HUZAD, uluslararası basının da ilgisini çekti. Aynı dönemde İstanbul'da, Kirkor Divarcı (Duvarcı) adında bir ilkokul mezunu girişimci, tek başına geliştirdiği roketleriyle Ümraniye sırtlarında denemeler yapmaktaydı. Divarci'nin girişimleri ses getirdi ve 1962'de bir hafta boyunca Hürriyet gazetesinin ilk sayfasında yer aldı. Basına yansıyan haberler sayesinde Bandırma'daki gençler ile Kirkor Divarci bir araya geldi.

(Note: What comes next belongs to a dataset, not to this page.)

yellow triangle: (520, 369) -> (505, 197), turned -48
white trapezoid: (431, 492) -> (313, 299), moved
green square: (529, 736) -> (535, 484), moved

HUZAD web sitesine göre, bu karşılaşma şöyle özetleniyor:
"15 Ekim 1962'de İstanbul'dan Bandırmaya gelen Kirkor Divarcı'nın füzesi ile Bandırma Havacılık ve Astronomi Roket Kulübü'nün 'Marmara 3' ve 'Marmara 4' füzeleri fırlatılır. Bandırma'ya 43 kilometre uzaklıktaki Hava Kuvvetlerine ait Kızıksa atış sahasında yapılan denemede ilk önce Kirkor Divarci'nın füzesi ateşlenir, fakat füze henüz havalanamadan infilak eder. Daha sonra Bandırma Havacılık ve Astronomi Roket Kulübü'nün 'Marmara 3' füzesi ateşlenir, o da havalanamaz. Son olarak 'Marmara 4' füzesi denenir. Bu füze başarı ile fırlatılır ve 5415 metreye kadar yükselir. Füze Kulübü üyeleri Hava Üs Komutanı Albay Halim Menteş tarafından tebrik edilir."
Ancak bazı kaynaklar, 'Marmara' adlı projenin kulüp ile Kirkor Divarcı'nın ortak çalışması olduğunu ve Divarci'nin kısıtlı finans ile projeyi sürdürdüğünü iddia ediyor. Hürriyet gazetesindeki haberlere göre, İstanbul'daki denemelerde roketin adı "Marmara 1" olarak Divarcı tarafından yazılmıştır. Kirkor Divarcı İstanbul'a döndükten sonra, laboratuvar olarak kullandığı kayınvalidesinin evinde nedeni hala açıklanmayan bir yangın çıkar. Divarcı, eşi Manuşak hanımdan aldığı tek destekle umutsuzluğa kapılarak 1995 yılında vefat eder. 1996 yılında Agos gazetesinde, araştırmacı Avedis Arzuman tarafından kaleme alınan "Mucit Kirkor’un Roketleri" başlıklı bir tanıtım yazısı yer almıştır.
Roketçi Kirkor Neden Unutuldu?
Uzun yıllar sonra, bir sinema filmi sayesinde tekrar gündeme gelen hikayede ilginç bir inkâr durumu ortaya çıkmaktadır. Film fragmanları yayınlandığında, HUZAD web sitesinde Kirkor Divarcı'nın dernek üyesi olmadığına dair yapılan bir açıklama dikkat çekmektedir. Film yayınlandığında ise Kirkor Divarcı'nın adından hiç bahsedilmediği görülmektedir. Bu durumu ele alan sinema yazarı Murat Tolga Şen, köşe yazısında şu ifadelere yer veriyor:
"Destekleyici karakterlerin en önde geleni, Erkan Kolçak Köstendil'in canlandırdığı Kırnatacı Necati karakteridir. Çocuklar füze fırlatsın diye canını dişine takan bu kurgusal karakterin işaret ettiği isim ise filmin bize göstermeyi unuttuğu biri; Türkiye Cumhuriyeti'nin ilk amatör füze fırlatıcısı Kirkor Divarci. Gerçek hikâyede bu kadar önemli bir yere sahip olan bir karakterin filme taşınmamış olması içimi burktu. Film hoşuma gitti, sulu zırtlak gişe komedilerindense böyle işleri izlemeyi tercih ederim ancak filmdeki hamasetin, Ermeni asıllı bir Türk vatandaşını senaryodan çıkacak kadar ileri gitmesi hoş karşılanacak bir durum değil. Onun yerine getirilen karakter ise (yine bir azınlık olan) bu yükü taşıyamamış gibi görünüyor. Erkan Kolçak Köstendil fevkalade oynamış ancak oynaması gereken kişi Necati değil, Kirkor'du. Filmdeki kırılma noktasında, gençlerin önünü kesmeye çalışan görünmeyen eller (CIA), kulübün çalıştığı binayı yakıyor. Gerçek hayatta ise Kirkor Divarcı'nın evinde çıkan ani bir yangınla, tüm projeler kül oldu ve çalışmalar sona erdi. Bunu böyle işleseler ne olurdu ki?"